🤖 AI Summary
This work addresses the computational inefficiency in continuous space-time video super-resolution caused by dense pixel queries. The authors propose an efficient framework based on 2D Gaussian splatting that supports arbitrary spatial and temporal upscaling factors. By modeling motion implicitly to drive the spatiotemporal evolution of Gaussian kernels, the method circumvents conventional grid-based sampling. Key innovations include a lightweight intermediate fitting strategy, an optical flow-guided motion module, a covariance-aware resampling alignment mechanism, and an adaptive offset windowing scheme, collectively enhancing both efficiency and robustness.
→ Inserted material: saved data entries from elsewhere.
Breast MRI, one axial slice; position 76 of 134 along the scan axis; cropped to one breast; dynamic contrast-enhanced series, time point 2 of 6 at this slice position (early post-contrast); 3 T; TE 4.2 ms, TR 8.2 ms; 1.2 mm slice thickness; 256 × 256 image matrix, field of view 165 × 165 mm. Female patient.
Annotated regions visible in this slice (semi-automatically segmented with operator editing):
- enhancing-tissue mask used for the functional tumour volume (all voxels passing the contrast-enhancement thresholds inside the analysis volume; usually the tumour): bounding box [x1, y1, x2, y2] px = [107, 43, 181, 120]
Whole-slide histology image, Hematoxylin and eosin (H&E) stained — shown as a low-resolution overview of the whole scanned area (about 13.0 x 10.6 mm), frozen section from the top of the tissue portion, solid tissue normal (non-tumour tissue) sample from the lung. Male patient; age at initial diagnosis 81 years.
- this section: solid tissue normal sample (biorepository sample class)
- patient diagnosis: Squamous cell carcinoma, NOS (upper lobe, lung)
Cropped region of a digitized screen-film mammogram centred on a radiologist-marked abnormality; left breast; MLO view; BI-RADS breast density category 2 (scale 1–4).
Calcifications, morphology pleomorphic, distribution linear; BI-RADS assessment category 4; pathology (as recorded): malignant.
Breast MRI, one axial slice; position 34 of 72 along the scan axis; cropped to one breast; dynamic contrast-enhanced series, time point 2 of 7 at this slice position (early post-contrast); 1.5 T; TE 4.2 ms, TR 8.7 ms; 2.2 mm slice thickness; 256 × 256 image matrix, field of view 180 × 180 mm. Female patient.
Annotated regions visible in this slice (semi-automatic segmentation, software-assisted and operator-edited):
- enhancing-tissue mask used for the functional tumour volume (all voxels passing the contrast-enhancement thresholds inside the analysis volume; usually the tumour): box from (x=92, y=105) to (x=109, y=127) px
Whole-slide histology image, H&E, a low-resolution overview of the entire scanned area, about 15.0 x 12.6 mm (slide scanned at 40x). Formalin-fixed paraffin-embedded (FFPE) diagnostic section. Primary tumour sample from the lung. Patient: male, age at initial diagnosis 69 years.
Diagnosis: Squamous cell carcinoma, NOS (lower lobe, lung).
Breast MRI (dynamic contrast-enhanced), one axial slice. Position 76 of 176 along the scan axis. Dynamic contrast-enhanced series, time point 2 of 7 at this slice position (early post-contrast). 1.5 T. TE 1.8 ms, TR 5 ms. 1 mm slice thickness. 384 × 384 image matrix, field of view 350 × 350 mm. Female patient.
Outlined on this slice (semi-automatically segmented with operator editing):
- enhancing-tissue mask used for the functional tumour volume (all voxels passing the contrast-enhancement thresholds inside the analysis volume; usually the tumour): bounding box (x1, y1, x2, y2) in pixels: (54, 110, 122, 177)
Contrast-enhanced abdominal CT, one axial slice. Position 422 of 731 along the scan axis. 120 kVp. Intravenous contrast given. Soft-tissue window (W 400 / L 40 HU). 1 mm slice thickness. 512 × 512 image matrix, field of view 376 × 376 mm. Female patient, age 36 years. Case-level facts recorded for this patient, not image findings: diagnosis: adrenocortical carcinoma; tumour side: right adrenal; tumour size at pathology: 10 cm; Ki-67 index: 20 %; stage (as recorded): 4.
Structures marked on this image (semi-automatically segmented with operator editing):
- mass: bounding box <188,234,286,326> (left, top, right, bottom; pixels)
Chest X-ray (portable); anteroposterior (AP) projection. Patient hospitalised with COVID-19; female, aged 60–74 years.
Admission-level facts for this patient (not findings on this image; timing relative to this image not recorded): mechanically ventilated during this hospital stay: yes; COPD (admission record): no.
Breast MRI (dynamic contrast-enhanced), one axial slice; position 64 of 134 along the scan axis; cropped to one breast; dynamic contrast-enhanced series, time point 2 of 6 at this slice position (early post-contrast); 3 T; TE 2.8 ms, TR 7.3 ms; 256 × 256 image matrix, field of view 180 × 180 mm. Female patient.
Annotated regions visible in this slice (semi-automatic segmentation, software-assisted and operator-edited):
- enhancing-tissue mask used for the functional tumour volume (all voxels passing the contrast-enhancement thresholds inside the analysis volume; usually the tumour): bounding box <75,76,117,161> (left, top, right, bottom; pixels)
The approach achieves state-of-the-art performance on Vid4, GoPro, and Adobe240 benchmarks, with near-constant inference time across standard scales and over 3× speedup at extreme upscaling factors (e.g., ×32).
📝 Abstract
Continuous Spatio-Temporal Video Super-Resolution (C-STVSR) aims to simultaneously enhance the spatial resolution and frame rate of videos by arbitrary scale factors, offering greater flexibility than fixed-scale methods that are constrained by predefined upsampling ratios. In recent years, methods based on Implicit Neural Representations (INR) have made significant progress in C-STVSR by learning continuous mappings from spatio-temporal coordinates to pixel values. However, these methods fundamentally rely on dense pixel-wise grid queries, causing computational cost to scale linearly with the number of interpolated frames and severely limiting inference efficiency. We propose GS-STVSR, an ultra-efficient C-STVSR framework based on 2D Gaussian Splatting (2D-GS) that drives the spatiotemporal evolution of Gaussian kernels through continuous motion modeling, bypassing dense grid queries entirely. We exploit the strong temporal stability of covariance parameters for lightweight intermediate fitting, design an optical flow-guided motion module to derive Gaussian position and color at arbitrary time steps, introduce a Covariance resampling alignment module to prevent covariance drift, and propose an adaptive offset window for large-scale motion. Extensive experiments on Vid4, GoPro, and Adobe240 show that GS-STVSR achieves state-of-the-art quality across all benchmarks. Moreover, its inference time remains nearly constant at conventional temporal scales (X2--X8) and delivers over X3 speedup at extreme scales X32, demonstrating strong practical applicability.